AVAILABLE DATA

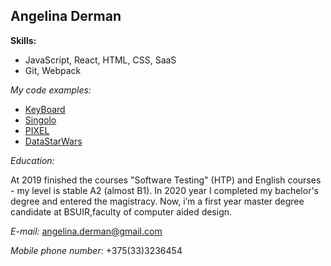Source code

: ## Angelina Derman

**Skills:**

* JavaScript, React, HTML, CSS, SaaS
* Git, Webpack

*My code examples:*

* [KeyBoard](https://ange1999.github.io/virtual-keyboard/)
* [Singolo](https://ange1999.github.io/singolo/)
* [PIXEL](https://ange1999.github.io/PIXEL/)
* [DataStarWars](https://ange1999.github.io/DataStarWars/)

*Education:*

At 2019 finished the courses "Software Testing" (HTP) and English courses - my level is stable A2 (almost B1). In 2020 year I completed my bachelor's degree and entered the magistracy. Now, i’m a first year master degree candidate at BSUIR,faculty of computer aided design.

*E-mail:* angelina.derman@gmail.com

*Mobile phone number:* +375(33)3236454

TASK REQUIREMENTS
Take the line containing "At 2019 finished" and each line after it up to the last line of the listing, and print them exactly.

RESPONSE TO THE TASK
At 2019 finished the courses "Software Testing" (HTP) and English courses - my level is stable A2 (almost B1). In 2020 year I completed my bachelor's degree and entered the magistracy. Now, i’m a first year master degree candidate at BSUIR,faculty of computer aided design.

*E-mail:* angelina.derman@gmail.com

*Mobile phone number:* +375(33)3236454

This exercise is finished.